14 July 2019

Books: What Lies Buried By Margaret Kirk (2019)



Once again, I will note I happen to know the writers brother, so I’m still going to give my best review.


"Ten year-old Erin is missing; taken in broad daylight during a friend's birthday party. With no witnesses and no leads, DI Lukas Mahler races against time to find her. But is it already too late for Erin - and will her abductor stop at one stolen child? And the discovery of human remains on a construction site near Inverness confronts Mahler's team with a cold case from the 1940s. Was Aeneas Grant's murder linked to a nearby POW camp, or is there an even darker story to be uncovered? With his team stretched to the limit, Mahler's hunt for Erin's abductor takes him from Inverness to the Lake District. And decades-old family secrets link both cases in a shocking final twist."

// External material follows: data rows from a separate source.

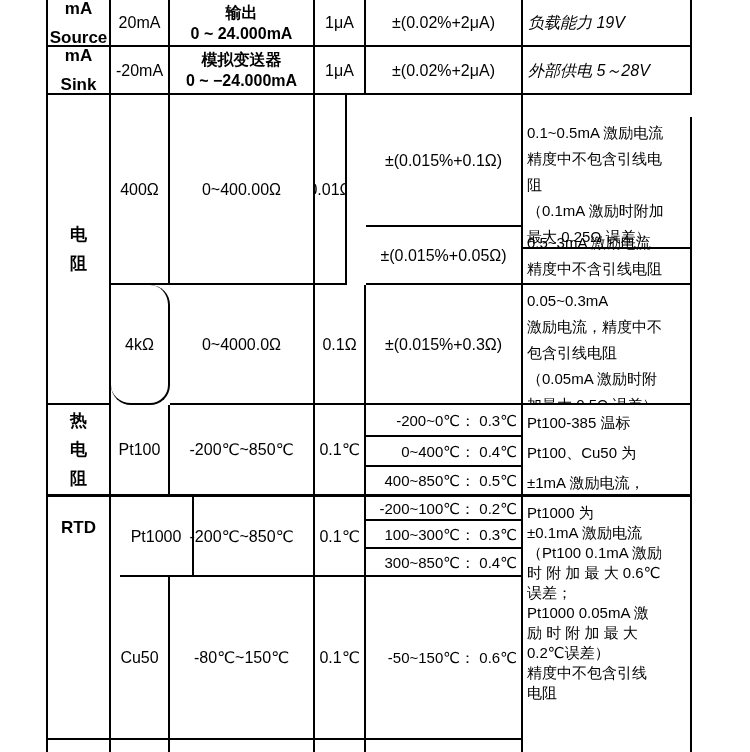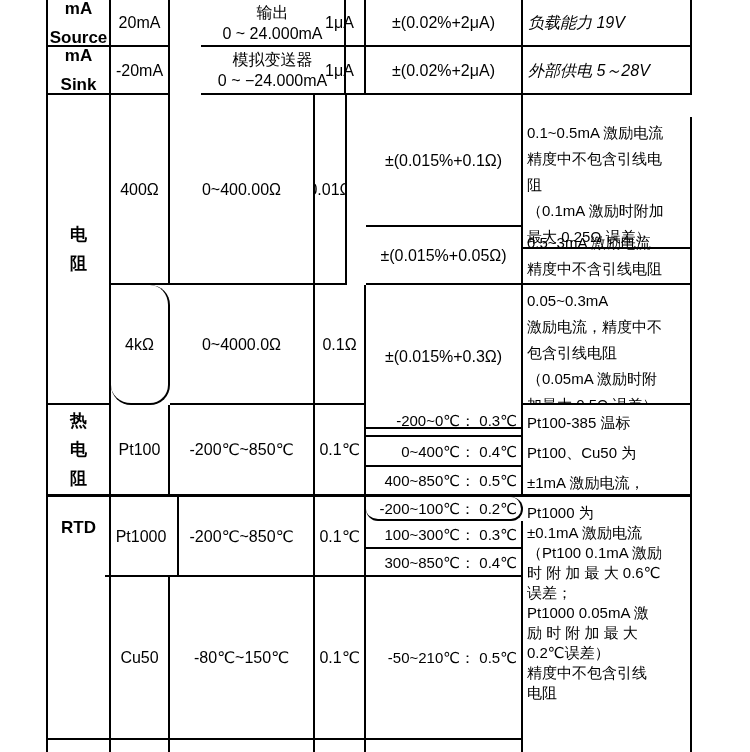--- a/index.html
+++ b/index.html
@@ -9,21 +9,21 @@
     color:#000;overflow:hidden;
   }
   .cell{
     position:absolute;box-sizing:border-box;
     border-right:2px solid #000;border-bottom:2px solid #000;
     display:flex;align-items:center;justify-content:center;
     text-align:center;font-size:16px;line-height:21px;
     white-space:pre-line;overflow:hidden;
   }
   .col1{border-left:2px solid #000;}
-  .bold{font-weight:normal;margin-left:31px;}
+  .bold{font-weight:bold;}
   .lab{font-weight:bold;font-size:17px;line-height:29px;}
   .left{justify-content:flex-start;text-align:left;padding-left:5px;padding-right:2px;font-style:italic;}
   .right{justify-content:flex-end;text-align:right;padding-right:4px;font-size:15px;}
   .note{justify-content:flex-start;text-align:left;padding-left:4px;padding-right:1px;
         font-size:15px;line-height:26px;align-items:flex-start;padding-top:3px;}
   .note-ht{line-height:30px;}
   .note-rtd{line-height:20px;padding-top:6px;}
   .thickb{border-bottom-width:3px;}
   .nobb{border-bottom:none;}
   .topanch{align-items:flex-start;padding-top:16px;}
@@ -47,37 +47,37 @@
   .r400rng{left:111px;top:95px;width:59px;height:190px;}
   .r400dsc{left:170px;top:95px;width:145px;height:190px;}
   .r400res{left:315px;top:95px;width:32px;height:190px;}
   .r400acc1{left:366px;top:95px;width:157px;height:132px;}
   .r400nt1{left:523px;top:95px;width:169px;height:132px;margin-top:22px;}
   .r400acc2{left:366px;top:227px;width:157px;height:58px;}
   .r400nt2{left:523px;top:227px;width:169px;height:58px;}
   .r4krng{left:111px;top:285px;width:59px;height:120px;border-radius:20px;}
   .r4kdsc{left:170px;top:285px;width:145px;height:120px;}
   .r4kres{left:315px;top:285px;width:51px;height:120px;}
-  .r4kacc{left:366px;top:285px;width:157px;height:144px;}
+  .r4kacc{left:366px;top:285px;width:157px;height:120px;}
   .r4knt{left:523px;top:285px;width:169px;height:120px;}
   
   .htLab{left:46px;top:405px;width:65px;height:92px;}
   .pt100rng{left:111px;top:405px;width:59px;height:92px;}
   .pt100dsc{left:170px;top:405px;width:145px;height:92px;}
   .pt100res{left:315px;top:405px;width:51px;height:92px;}
   .pt100a1{left:366px;top:405px;width:157px;height:32px;}
   .pt100a2{left:366px;top:437px;width:157px;height:30px;}
   .pt100a3{left:366px;top:467px;width:157px;height:30px;}
   .htNote{left:523px;top:405px;width:169px;height:92px;}
   
   .rtdLab{left:46px;top:497px;width:65px;height:243px;}
-  .pt1krng{left:105px;top:497px;width:74px;height:80px;}
+  .pt1krng{left:120px;top:497px;width:74px;height:80px;}
   .pt1kdsc{left:170px;top:497px;width:145px;height:80px;}
   .pt1kres{left:315px;top:497px;width:51px;height:80px;}
-  .pt1ka1{left:366px;top:497px;width:157px;height:24px;border-radius:12px;}
+  .pt1ka1{left:366px;top:497px;width:157px;height:24px;}
   .pt1ka2{left:366px;top:521px;width:157px;height:28px;}
   .pt1ka3{left:366px;top:549px;width:157px;height:28px;}
   .cu50rng{left:111px;top:577px;width:59px;height:163px;}
   .cu50dsc{left:170px;top:577px;width:145px;height:163px;}
   .cu50res{left:315px;top:577px;width:51px;height:163px;}
   .cu50acc{left:366px;top:577px;width:157px;height:163px;}
   .rtdNote{left:523px;top:497px;width:169px;height:255px;}
   
   .p1{left:46px;top:740px;width:65px;height:12px;}
   .p2{left:111px;top:740px;width:59px;height:12px;}
@@ -146,21 +146,21 @@
 <div class="cell col1 lab topanch rtdLab">RTD</div>
 <div class="cell pt1krng">Pt1000</div>
 <div class="cell pt1kdsc">-200℃~850℃</div>
 <div class="cell pt1kres">0.1℃</div>
 <div class="cell right pt1ka1">-200~100℃： 0.2℃</div>
 <div class="cell right pt1ka2">100~300℃： 0.3℃</div>
 <div class="cell right pt1ka3">300~850℃： 0.4℃</div>
 <div class="cell cu50rng">Cu50</div>
 <div class="cell cu50dsc">-80℃~150℃</div>
 <div class="cell cu50res">0.1℃</div>
-<div class="cell right cu50acc">-50~210℃： 0.5℃</div>
+<div class="cell right cu50acc">-50~150℃： 0.6℃</div>
 <div class="cell note note-rtd nobb rtdNote">Pt1000 为
 ±0.1mA 激励电流
 （Pt100 0.1mA 激励
 时 附 加 最 大  0.6℃
 误差；
 Pt1000 0.05mA 激
 励 时 附 加 最 大
 0.2℃误差）
 精度中不包含引线
 电阻</div>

What Lies Buried is the second Lukas Mahler story and is a gripping tale about an ugly, but very realistic subject of child abduction. There is also an additional sub-plots dealing with a 70 year-old murder and Mahler’s ongoing association with local crime boss Carl “Cazza” Mackay that gets a new wrinkle when it looks like someone is trying kill MacKay.

It’s a fast-paced story, and Kirk easily keeps all the threads of tale from unraveling –though I could do less with the Andy Black and his questionable tactics with his police work and his silly rivalry with Mahler.  While I understand the male ego, it’s very clear Andy’s moral compass is compromised and it irritates me that no one else see’s this. Maybe this is what cops do; ignore some of the other cops obvious flaws just because there is this “brotherhood” among them. And as clever as June Wallace, Mahler’s boss, I’m surprised how much she lets Black get away with. Sometimes I felt it made her a bit of a dim bulb. Also, I felt the whole issue with the Chief –Wallace’s boss- was too much Eastenders, to borrow a British soap opera title. Look, I understand that everyone wants things to be resolved nice and neat, and the press will hound police, but it all seems too predictable soap opera tropes.

This book also sets up the third yet-to-be-released third Lukas Mahler story, ending on a cliffhanger. This may explain why some story points are not resolved (unless I missed it), like why one of the girls who goes missing is later found dead. Why she died is never fully explained (though it’s later revealed that the girl’s disappearance is connected to events sometime prior), and there was no trauma on the girls body, so why was she murdered?

I liked the book, though and will look forward towards book three. But I do hope that Kirk winds down some of sub-plots (like who’s trying to destroy Cazza MacKay), as they do sometimes distract from the main plot.